We have this really funky jacuzzi tub stuck inside a shower stall in one of our three full size bathrooms. Yes, we have three full bathrooms for the kids to fill their bath toys with. No wonder they are water fiends.
So the other night I put bubbles in the bath and then Merrik begged for me to turn on the “geysers.” So I did and the bubbles got so thick we lost Maliea in there for awhile. The kids were cracking up and it was definitely a photo op…
…except for the lack of light. There is a burned out lightbulb in the tiny bathroom where the tub is that I can’t figure out how to get to it to change it out. It’s been that way for a year now. And the tub is so tucked in to a hole with such a small access area that barely any light can reach it-especially after the sun goes down.
So, I set my ISO on gazillion and took some pictures. The result reminds me of good ol’ Polachrome slide film that you processed in a little crank case. Gosh I miss that stuff. I actually shot my first wedding on it. It’s beautiful but OH so risky because it scratched easily and didn’t always process right. The best part was it gave you really beautiful torn edges if you peaked too soon and it made absolutely gorgeous photographs.
So, grain is not bad if you know how to make it work for your image. I love the textures in these shots. I love the soft color palette and low contrast. It’s what makes these images work. Just because you have a noisy image doesn’t mean it’s ugly. Digital photographers today are so inundated with ultra sharp, super saturated images that they think that’s what’s desirable.

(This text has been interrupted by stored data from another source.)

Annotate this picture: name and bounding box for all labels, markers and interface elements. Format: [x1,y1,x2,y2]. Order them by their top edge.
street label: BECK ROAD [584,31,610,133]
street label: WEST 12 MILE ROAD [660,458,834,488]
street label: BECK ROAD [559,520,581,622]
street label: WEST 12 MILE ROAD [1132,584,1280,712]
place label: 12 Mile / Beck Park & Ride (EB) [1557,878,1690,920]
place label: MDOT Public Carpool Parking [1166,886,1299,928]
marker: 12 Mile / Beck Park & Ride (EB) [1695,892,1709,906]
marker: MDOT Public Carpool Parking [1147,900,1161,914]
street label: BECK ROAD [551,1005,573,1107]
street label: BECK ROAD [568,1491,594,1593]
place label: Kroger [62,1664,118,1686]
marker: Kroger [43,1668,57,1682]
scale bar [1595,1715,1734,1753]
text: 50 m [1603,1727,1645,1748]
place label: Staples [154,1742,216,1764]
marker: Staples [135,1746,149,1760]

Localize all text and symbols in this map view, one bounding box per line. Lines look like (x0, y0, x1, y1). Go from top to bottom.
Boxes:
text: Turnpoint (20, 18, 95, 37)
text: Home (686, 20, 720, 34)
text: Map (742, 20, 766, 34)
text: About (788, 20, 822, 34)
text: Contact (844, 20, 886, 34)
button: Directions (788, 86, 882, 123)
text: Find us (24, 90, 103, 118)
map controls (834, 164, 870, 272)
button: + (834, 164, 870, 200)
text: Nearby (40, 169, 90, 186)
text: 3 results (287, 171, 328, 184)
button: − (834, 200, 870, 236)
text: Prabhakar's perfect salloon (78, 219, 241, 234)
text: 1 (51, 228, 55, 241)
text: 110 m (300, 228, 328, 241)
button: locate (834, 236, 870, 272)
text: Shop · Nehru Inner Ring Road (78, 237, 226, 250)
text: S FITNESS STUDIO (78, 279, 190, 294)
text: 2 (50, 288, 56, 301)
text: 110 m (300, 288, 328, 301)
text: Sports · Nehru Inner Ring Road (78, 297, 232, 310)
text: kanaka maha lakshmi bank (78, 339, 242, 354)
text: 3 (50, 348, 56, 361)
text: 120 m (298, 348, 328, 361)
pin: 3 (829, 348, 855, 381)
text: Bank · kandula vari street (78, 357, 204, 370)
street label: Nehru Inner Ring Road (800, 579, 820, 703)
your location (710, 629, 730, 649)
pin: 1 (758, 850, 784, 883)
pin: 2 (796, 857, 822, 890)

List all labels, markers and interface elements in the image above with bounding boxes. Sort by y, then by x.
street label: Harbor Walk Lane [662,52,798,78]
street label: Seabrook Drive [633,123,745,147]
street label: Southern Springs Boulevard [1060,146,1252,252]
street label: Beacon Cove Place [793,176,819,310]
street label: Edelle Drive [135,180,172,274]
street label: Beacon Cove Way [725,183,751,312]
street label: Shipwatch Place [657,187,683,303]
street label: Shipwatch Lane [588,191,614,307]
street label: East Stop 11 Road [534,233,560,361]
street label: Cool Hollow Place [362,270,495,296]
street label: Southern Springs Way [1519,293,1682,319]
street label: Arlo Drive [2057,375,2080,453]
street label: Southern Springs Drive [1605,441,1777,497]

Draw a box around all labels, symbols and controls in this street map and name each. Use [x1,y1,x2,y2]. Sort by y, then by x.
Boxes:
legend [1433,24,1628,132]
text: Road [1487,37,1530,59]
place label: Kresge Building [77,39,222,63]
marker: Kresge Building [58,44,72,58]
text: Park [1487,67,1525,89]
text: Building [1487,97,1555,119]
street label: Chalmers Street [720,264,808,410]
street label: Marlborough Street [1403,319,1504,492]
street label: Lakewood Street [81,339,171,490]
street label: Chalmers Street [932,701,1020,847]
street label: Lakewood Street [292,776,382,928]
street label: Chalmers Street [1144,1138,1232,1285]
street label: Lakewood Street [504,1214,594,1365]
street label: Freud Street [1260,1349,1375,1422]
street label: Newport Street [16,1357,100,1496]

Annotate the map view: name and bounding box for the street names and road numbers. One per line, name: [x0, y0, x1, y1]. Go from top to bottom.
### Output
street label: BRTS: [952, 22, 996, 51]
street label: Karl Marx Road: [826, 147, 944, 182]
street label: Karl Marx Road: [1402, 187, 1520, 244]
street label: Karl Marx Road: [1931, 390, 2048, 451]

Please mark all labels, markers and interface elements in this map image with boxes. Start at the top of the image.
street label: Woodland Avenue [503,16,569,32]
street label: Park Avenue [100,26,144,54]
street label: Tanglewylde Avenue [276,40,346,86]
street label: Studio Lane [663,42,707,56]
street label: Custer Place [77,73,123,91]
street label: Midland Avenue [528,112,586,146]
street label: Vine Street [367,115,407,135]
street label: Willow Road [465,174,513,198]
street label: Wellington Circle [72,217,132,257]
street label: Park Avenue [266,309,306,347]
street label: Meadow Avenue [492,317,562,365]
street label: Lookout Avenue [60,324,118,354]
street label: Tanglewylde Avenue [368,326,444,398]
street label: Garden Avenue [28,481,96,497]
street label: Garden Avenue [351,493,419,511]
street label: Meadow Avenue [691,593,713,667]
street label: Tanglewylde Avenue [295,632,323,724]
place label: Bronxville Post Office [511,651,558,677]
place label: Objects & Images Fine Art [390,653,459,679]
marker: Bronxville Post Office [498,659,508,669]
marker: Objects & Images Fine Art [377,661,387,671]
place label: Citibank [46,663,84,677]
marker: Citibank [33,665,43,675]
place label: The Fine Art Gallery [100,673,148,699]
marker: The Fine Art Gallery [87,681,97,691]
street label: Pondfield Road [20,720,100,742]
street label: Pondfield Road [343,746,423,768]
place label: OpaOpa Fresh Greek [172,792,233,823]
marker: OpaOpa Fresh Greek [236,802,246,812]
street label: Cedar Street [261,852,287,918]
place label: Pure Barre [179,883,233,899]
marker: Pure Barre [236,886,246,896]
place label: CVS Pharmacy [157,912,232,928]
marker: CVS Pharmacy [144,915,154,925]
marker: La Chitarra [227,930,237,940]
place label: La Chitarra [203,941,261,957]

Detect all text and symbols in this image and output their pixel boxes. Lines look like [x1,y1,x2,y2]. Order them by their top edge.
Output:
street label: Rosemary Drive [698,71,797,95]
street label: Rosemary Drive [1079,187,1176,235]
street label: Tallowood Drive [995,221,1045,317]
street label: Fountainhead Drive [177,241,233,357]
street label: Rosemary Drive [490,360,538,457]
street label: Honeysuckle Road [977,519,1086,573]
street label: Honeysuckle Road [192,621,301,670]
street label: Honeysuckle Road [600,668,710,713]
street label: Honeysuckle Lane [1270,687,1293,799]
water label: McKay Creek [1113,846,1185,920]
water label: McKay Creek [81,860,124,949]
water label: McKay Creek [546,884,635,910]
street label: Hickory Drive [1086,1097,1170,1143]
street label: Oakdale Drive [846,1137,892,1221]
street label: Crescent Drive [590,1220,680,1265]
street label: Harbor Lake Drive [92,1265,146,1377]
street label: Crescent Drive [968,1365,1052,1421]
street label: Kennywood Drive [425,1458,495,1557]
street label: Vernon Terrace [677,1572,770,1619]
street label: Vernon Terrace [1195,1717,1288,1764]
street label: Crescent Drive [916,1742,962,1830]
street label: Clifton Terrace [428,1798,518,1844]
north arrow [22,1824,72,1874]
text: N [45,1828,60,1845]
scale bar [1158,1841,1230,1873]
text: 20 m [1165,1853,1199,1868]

I find both of these attributes inappropriate for portraits so I am constantly going back to film for the look and feel that I want in my portraits of life. I tend to overexpose and under develop my digital images. This means that I sometimes blow out the whites to hold the blacks. Then I pull back on the highlights and shadows in the Tone Curve in Lightroom. This gives me the look of film. And now I even add grain to my digital images to give them even more of film’s soft ambiance.